Sunday, May 23, 2010

Olango Sanctuary Threatened By Heatwave?

Alrightie folks, as said in the previous entry, we adults did not like nor enjoy much of the Talima Adventure and Water Park. So we found ourselves checking out the Olango Island Wildlife Sanctuary. As you will probably have known, this sanctuary is well-known as a transit area for many migratory birds and at the same time home to many Philippine-resident birds that are rarely seen in our daily city lives.

Something caught my attention and it bothered me. Many lives are dying.
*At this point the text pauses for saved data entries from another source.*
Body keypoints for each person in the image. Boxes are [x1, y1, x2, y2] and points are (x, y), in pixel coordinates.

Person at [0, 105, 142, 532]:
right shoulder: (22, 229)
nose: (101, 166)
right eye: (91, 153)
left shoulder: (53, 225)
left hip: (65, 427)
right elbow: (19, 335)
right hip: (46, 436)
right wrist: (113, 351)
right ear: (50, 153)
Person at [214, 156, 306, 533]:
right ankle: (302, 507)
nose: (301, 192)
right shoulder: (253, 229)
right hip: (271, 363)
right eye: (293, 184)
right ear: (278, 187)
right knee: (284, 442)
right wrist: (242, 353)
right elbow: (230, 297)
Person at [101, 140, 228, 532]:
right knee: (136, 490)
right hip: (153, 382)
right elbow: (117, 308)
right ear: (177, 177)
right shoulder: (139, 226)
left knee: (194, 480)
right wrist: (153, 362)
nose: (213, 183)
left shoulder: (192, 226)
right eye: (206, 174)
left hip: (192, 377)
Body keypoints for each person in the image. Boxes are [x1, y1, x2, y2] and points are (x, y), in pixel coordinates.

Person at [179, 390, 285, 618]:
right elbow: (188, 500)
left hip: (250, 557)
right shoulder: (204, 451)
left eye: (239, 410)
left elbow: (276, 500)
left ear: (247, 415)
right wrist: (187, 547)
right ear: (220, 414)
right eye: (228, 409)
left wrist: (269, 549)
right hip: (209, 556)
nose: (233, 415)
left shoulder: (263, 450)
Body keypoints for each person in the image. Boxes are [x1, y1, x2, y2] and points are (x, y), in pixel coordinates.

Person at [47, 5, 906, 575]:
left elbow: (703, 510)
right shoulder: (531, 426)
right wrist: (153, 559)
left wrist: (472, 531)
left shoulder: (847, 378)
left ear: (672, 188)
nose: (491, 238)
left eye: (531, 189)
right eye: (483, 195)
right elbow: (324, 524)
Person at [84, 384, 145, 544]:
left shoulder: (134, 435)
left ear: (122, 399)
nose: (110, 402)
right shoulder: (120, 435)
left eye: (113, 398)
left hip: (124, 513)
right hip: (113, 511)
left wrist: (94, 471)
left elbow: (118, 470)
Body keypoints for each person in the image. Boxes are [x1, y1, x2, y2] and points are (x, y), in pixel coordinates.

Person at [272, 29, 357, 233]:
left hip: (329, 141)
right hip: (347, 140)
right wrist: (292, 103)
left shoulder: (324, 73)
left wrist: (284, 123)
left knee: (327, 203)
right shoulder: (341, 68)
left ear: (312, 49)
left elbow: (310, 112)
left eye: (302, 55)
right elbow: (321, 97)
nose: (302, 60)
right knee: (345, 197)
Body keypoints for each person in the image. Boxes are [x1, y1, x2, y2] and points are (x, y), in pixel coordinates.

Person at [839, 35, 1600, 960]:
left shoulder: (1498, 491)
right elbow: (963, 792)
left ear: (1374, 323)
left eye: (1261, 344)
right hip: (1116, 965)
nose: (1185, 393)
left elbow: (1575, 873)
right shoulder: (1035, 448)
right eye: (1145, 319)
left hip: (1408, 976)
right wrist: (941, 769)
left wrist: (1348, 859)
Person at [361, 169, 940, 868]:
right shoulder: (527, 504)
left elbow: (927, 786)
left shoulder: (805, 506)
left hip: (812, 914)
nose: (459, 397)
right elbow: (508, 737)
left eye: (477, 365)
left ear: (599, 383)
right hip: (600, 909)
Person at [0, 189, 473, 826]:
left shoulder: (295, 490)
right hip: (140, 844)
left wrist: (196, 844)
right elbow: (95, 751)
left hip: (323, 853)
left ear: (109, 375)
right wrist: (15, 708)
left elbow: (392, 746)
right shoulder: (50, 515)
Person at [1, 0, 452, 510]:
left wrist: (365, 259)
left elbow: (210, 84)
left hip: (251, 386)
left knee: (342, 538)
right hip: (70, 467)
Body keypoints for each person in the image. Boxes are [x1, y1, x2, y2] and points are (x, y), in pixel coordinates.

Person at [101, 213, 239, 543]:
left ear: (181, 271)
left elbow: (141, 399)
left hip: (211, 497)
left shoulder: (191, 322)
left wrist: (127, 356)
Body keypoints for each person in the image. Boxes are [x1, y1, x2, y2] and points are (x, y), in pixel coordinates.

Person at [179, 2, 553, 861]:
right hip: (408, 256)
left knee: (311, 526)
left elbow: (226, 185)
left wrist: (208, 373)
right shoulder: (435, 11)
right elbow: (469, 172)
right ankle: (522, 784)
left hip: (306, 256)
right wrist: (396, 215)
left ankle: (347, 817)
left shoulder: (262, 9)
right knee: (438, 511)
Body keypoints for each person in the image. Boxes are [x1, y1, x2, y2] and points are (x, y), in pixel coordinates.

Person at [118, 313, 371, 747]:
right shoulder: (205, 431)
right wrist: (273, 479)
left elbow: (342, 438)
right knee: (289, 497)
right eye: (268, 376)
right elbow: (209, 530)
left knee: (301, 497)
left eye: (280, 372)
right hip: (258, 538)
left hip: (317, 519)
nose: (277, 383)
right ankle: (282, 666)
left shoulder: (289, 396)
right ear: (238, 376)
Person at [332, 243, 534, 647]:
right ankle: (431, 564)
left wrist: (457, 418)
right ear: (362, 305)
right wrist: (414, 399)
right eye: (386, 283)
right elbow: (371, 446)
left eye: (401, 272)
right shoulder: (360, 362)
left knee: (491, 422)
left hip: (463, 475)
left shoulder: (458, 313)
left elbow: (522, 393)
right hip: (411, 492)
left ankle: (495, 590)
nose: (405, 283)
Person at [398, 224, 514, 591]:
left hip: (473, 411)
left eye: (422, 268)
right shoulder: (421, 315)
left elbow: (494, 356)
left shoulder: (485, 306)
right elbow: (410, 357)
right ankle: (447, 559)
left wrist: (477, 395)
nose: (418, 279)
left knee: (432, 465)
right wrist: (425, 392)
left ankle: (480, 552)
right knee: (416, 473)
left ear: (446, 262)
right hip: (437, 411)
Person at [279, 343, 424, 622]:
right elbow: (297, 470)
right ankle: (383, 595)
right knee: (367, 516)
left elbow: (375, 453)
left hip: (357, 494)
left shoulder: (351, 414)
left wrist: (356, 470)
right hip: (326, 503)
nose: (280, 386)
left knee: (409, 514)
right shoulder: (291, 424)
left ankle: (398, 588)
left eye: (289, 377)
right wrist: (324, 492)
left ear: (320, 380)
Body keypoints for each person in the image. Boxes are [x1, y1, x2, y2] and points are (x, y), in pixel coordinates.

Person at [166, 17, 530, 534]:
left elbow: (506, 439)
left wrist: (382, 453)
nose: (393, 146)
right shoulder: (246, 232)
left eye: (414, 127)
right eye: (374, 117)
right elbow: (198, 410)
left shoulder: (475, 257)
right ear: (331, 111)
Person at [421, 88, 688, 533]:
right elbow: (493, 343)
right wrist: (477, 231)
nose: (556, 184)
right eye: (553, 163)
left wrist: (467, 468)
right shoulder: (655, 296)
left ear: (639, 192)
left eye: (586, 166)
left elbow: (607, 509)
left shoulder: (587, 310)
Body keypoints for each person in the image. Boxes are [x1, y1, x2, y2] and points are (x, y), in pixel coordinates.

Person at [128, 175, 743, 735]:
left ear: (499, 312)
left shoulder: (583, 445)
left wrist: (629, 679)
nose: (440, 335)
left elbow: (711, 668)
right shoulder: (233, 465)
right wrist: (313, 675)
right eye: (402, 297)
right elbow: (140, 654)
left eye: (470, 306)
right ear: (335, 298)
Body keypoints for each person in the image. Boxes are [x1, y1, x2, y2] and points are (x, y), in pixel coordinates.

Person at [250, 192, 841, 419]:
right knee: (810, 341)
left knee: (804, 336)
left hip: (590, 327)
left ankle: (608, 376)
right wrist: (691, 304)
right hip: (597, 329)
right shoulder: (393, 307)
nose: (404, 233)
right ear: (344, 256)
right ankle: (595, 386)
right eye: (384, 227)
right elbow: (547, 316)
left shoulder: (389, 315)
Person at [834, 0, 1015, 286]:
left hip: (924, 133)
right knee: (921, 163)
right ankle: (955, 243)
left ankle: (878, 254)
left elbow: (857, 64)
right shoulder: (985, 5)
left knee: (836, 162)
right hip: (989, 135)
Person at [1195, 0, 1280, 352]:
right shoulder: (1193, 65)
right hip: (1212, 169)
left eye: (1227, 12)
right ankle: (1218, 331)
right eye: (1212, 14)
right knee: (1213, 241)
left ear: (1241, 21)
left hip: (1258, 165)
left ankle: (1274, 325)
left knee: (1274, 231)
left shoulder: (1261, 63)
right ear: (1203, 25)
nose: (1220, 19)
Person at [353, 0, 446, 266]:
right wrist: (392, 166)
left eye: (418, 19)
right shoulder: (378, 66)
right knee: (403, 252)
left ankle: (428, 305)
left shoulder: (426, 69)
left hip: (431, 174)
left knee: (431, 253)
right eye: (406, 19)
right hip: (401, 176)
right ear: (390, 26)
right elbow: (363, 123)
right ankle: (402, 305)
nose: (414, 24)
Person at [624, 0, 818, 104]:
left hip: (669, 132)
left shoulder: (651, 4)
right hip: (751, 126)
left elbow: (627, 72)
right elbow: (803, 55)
As we walked to the view-deck of the sanctuary for the usual great vantage watching egrets, terns, herons and other fantastic birds, I noticed that some finger-sized fish to even bigger lying dead on the concrete path. And there were local children playing in the area. I asked the guide why they allow kids to get and kill the still young fish in this sanctuary. His reply was it was not the kids, it was the sun killing all those fish and the children were just scooping them out from the water. OMG!

So I delayed the bird-watching experience to know more about the seeming fish-kill. On closer look, it was not only the fish. We saw and watched crabs, sea-snakes, cowries and other sea creatures either weak and dying or just died. Even the pesky tuyom (sea-urchin) is not spared! And all of them still young. I asked why. And I was told the ugly and alarming reason.

During low tide, or just when the water in the Olango mangroves is ebbing to low-tide, the sun's scorching rays heats up the remaining water to a level that is not only unbearable to these young sea lives but ultimately deadly. When they cannot drift to deeper waters or shaded areas (as they did not have to do so in the past), these creatures eventually die from too much heat. Well, we tried feeling how hot the water was. I can say, I won't have that kind of temperature for a hot bath!

The guide told us it happened only yesterday (22MAY2010) ever since they’ve been maintaining the sanctuary. And if you are not aware of it, yesterday too registered the hottest temperature ever recorded in Cebu’s history. How serious is this fishkill? He told us they collected 4 pail-fulls of dead young sea creatures yesterday. And no one liked nor wanted the 4 pails as the fish and other creatures were way too small.

So where is our wildlife going? OMG, yes OMG, it will eventually affect our lives on earth. No, this is not a wake-up call for me as I have had exposures to environmental protection concerns during my roams in this country. Nonetheless, its another cause for alarm, and reason for everyone to step up and get serious with matters regarding climate change.

Here is the simple but undeniable truth (as relayed to us by the sanctuary guide):

The Olango Island Wildlife Sanctuary is a vast area of shallows, mangroves and swamps. Many of the fish and other sea creatures breed there. The young creatures feed on plankton, algae and other little things in this area. The grown ups call this place home. Reason why the birds, migratory or not, enjoy being in this place to feed on them. But what about those young sea creatures dying? Then there’ll be none that would grow big. Then the birds will have nothing to eat. They perish. Like the birds, we’ll have nothing to fish from the sea. Everything follows. We’ll all perish. So that is alarming.

I asked what can be done and the guides told us that as of the moment, we could all just watch the young generation of sea-life perish as we can't stop the sun from shining. But when we get home, we should all do our share in getting serious about saving the planet – starting with addressing climate change. I asked what would be a good start. The guides said “help plant more trees including bakhaw whenever and wherever possible; do not burn Styrofoam, in fact, if you can avoid it, do not use Styrofoam; help educate people that climate change is a serious matter for us and future generations”...

I think I can do those three things. Can you?